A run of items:
○ ○ ○ ○ ○

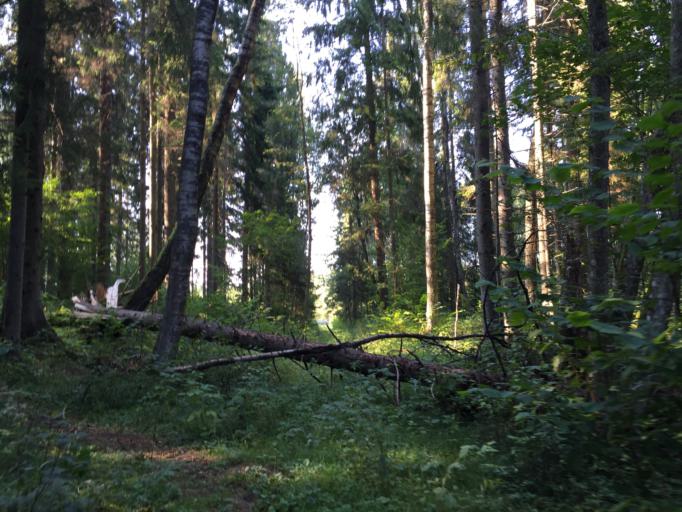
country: LV
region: Limbazu Rajons
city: Limbazi
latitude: 57.5662
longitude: 24.8002
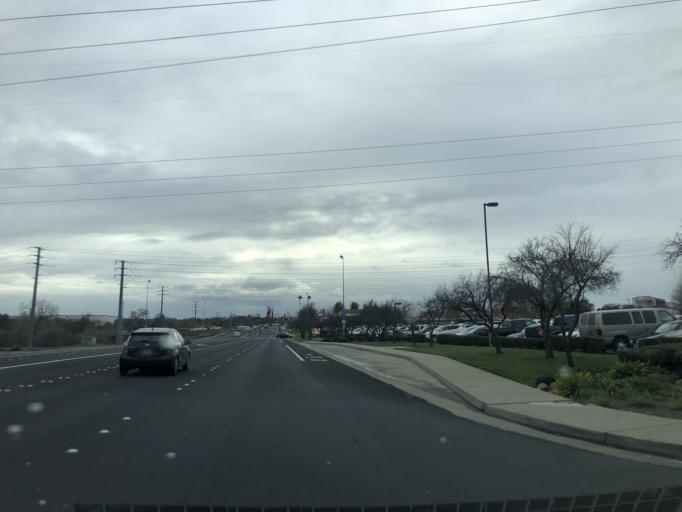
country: US
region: California
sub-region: Placer County
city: Roseville
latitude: 38.7602
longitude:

○ ○ ○ ○ ○

AIM: Copy every line of the items above word for word, leaving out the pictures.

RESPONSE TO THE TASK:
country: LV
region: Limbazu Rajons
city: Limbazi
latitude: 57.5662
longitude: 24.8002
country: US
region: California
sub-region: Placer County
city: Roseville
latitude: 38.7602
longitude:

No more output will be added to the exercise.